Sorry not sure why the PROFILE plan image didn't come through the first time... Also I edited the query text, for some reason the first line with the rand() was hidden. CC_SCORE is a pairwise score (0-1) between nodes. Only relationships higher than .99 were added to the graph. Where can I find the heap/page-cache config? I am using the community edition but I believe my company does have enterprise.


(Michael Hunger) #4

page-cache and heap are configured in neo4j.conf which depending on your system is either in $NEO4J_HOME/conf or /etc/neo4j/neo4j.conf

as you can see in your profile, it touches quite a lot of data

there might be several ways to optimize the query, one could be to limit cardinality earlier by summing duplicate values

another one could be by moving from a single match statement to one per pair, so relationship-uniqueness doesn't have to be computed

picking the first value is probably easier by returning id's for Tops and then on the client picking one out of that list.


(Christine N Buckler) #5

from the conf file:
#dbms.memory.pagecache.size=10g (currently commented)
dbms.jvm.additional=-XX:+AlwaysPreTouch
are these the settings you were looking for?

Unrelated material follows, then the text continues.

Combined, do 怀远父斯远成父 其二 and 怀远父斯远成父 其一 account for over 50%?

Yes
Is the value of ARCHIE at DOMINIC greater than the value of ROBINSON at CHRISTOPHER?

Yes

Can you expand on what you mean by limit cardinality? I'm not seeing where the duplicate values are.
I am also thinking about trying a single MATCH per pair; Not sure if this could cause dead ends later on.
Why would you return a property instead of the node itself?


(Michael Hunger) #6

Yes that pagecache setting
and there is a dbms.heap.size setting too

What I meant is if you do a 3-hop-expand then at the first hope all neighbours are unique but at hop 2 and 3 you revisit certain nodes multiple times (reachable via different ways) and then those have to be expanded again. So aggregating those again to a minimal set is beneficial.

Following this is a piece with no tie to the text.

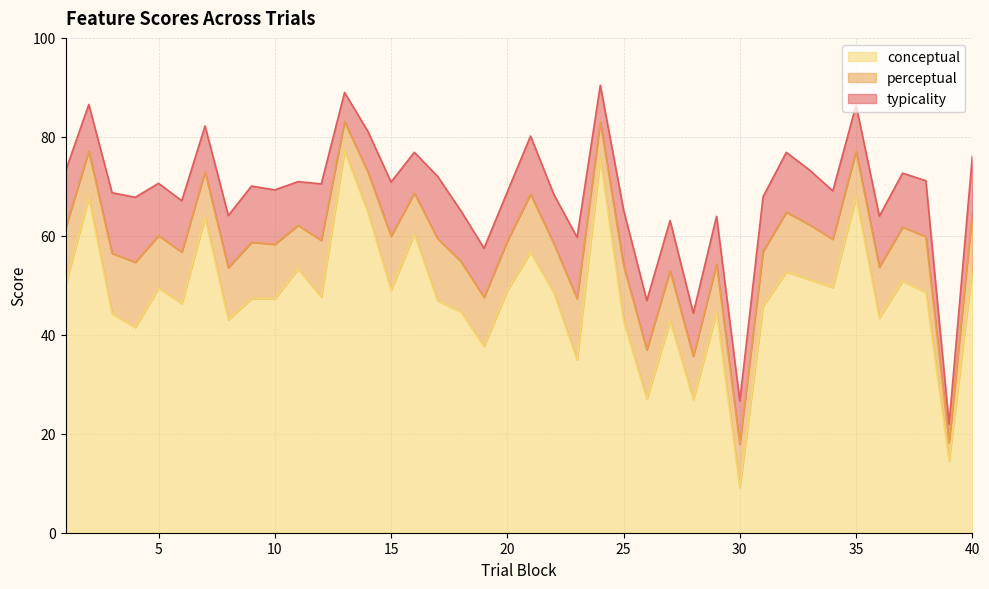

True or false: conceptual has more than 1 interior local peaks.

True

I'm still pondering how to best rewrite your query.


(Michael Hunger) #7

Would it by change possible to share your graphdb with me?


(Christine N Buckler) #8

is there an easy way to share the graph db with you directly?


(Michael Hunger) #9

You can PM me a dropbox/drive/s3 link of the zipped graph.db folder.

Thank you.


(Christine N Buckler) #10

I'm not seeing an option to PM you. Is this feature not available for all users? Perhaps through another platform?